Among the entries below, extract exactly the lines that run from the one with "79: (60, 17)" through the one with "104: (98, 99)", both ends included.

The data:
········

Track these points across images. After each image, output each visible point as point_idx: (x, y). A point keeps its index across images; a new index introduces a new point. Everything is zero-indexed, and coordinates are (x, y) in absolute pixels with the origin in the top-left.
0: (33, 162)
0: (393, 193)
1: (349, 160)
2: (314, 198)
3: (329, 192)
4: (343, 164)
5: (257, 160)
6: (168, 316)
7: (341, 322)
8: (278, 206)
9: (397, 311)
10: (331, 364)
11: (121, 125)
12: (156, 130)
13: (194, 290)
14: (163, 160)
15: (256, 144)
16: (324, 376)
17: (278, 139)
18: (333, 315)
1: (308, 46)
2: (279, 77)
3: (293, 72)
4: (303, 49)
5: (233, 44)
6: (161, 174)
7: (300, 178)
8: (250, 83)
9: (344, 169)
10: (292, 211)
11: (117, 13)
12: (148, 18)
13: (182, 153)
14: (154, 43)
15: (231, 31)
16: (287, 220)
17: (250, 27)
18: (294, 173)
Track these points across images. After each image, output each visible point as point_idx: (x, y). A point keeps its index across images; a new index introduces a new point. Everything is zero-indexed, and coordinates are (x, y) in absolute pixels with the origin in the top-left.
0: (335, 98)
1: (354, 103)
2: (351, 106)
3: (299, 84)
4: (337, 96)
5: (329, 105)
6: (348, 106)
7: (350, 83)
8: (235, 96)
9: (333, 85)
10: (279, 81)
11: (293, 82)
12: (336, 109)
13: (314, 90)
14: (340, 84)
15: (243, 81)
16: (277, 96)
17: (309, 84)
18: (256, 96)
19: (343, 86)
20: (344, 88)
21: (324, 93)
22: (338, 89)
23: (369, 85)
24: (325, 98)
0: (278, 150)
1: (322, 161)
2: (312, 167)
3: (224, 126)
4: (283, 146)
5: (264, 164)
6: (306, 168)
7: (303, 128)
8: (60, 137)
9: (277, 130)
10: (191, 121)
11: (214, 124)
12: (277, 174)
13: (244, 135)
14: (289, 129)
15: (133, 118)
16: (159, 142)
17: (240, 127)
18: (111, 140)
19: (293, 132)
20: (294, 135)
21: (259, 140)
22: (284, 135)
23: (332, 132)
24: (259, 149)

········

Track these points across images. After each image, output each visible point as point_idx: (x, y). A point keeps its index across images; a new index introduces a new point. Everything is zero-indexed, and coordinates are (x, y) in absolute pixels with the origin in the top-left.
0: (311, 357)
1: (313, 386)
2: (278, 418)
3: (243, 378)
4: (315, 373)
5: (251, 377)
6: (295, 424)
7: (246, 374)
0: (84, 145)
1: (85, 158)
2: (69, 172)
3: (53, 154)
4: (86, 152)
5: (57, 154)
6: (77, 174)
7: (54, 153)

········

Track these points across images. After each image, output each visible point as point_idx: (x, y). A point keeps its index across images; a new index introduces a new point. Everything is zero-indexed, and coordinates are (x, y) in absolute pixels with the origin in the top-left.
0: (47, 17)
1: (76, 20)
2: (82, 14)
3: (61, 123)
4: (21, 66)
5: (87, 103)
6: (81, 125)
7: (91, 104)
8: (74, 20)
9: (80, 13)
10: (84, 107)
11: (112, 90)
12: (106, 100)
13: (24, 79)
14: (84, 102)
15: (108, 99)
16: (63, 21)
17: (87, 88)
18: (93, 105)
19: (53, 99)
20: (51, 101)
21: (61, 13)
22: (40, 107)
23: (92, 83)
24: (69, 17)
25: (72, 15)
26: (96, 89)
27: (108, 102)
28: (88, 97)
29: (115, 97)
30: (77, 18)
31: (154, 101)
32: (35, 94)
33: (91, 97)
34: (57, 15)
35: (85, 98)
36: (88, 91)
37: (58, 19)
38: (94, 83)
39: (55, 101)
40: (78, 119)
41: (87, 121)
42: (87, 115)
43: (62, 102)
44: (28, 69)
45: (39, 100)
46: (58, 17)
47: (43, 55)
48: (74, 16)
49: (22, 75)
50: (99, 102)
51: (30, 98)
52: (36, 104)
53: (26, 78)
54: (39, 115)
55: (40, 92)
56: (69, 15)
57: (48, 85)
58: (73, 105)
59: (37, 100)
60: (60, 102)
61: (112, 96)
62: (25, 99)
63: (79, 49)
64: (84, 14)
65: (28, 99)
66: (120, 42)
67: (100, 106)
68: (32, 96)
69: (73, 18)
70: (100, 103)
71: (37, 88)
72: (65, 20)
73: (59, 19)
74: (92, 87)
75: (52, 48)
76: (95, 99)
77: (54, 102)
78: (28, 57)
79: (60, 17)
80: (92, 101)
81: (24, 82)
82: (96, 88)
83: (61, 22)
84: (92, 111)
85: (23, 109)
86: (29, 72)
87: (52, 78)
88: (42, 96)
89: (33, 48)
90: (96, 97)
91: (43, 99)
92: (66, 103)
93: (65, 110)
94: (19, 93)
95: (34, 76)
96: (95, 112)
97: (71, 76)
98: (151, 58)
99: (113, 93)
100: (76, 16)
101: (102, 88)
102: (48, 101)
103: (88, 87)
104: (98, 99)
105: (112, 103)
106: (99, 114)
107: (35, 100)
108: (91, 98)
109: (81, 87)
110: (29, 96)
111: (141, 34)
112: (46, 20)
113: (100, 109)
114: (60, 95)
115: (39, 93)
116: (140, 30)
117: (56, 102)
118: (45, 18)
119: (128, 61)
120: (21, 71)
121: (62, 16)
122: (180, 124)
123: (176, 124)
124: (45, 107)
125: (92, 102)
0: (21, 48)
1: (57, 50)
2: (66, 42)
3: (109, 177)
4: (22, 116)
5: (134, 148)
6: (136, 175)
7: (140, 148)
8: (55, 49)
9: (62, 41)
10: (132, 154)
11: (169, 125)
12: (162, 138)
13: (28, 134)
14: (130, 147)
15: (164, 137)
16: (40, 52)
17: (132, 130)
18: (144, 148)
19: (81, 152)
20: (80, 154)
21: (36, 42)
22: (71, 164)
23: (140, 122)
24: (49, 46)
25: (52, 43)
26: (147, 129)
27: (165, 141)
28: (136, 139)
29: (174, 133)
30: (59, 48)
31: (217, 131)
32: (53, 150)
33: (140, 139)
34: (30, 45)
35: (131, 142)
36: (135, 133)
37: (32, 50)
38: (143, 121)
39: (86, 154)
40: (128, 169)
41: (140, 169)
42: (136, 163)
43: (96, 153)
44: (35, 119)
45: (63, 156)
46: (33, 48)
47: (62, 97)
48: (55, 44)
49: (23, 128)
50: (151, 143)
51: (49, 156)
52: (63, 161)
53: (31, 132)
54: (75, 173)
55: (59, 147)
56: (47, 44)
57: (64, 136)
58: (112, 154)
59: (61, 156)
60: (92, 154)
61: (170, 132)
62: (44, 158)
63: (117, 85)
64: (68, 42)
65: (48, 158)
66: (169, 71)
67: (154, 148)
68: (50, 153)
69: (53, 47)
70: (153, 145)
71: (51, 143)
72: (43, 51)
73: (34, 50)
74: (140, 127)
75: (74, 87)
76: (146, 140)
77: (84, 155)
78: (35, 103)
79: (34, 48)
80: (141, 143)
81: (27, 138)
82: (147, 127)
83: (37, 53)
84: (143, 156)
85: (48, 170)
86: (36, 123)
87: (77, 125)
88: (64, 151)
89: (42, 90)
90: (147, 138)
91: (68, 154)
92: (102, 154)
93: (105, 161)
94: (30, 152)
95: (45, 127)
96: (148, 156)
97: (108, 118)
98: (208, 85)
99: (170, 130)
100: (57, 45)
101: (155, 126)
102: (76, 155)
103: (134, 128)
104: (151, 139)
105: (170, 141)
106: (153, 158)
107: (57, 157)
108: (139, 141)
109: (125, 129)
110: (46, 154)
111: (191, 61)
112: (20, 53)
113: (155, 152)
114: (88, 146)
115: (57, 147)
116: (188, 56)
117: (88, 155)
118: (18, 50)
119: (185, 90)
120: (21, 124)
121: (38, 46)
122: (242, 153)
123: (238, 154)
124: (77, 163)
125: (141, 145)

········

Result for this exercise:
79: (60, 17)
80: (92, 101)
81: (24, 82)
82: (96, 88)
83: (61, 22)
84: (92, 111)
85: (23, 109)
86: (29, 72)
87: (52, 78)
88: (42, 96)
89: (33, 48)
90: (96, 97)
91: (43, 99)
92: (66, 103)
93: (65, 110)
94: (19, 93)
95: (34, 76)
96: (95, 112)
97: (71, 76)
98: (151, 58)
99: (113, 93)
100: (76, 16)
101: (102, 88)
102: (48, 101)
103: (88, 87)
104: (98, 99)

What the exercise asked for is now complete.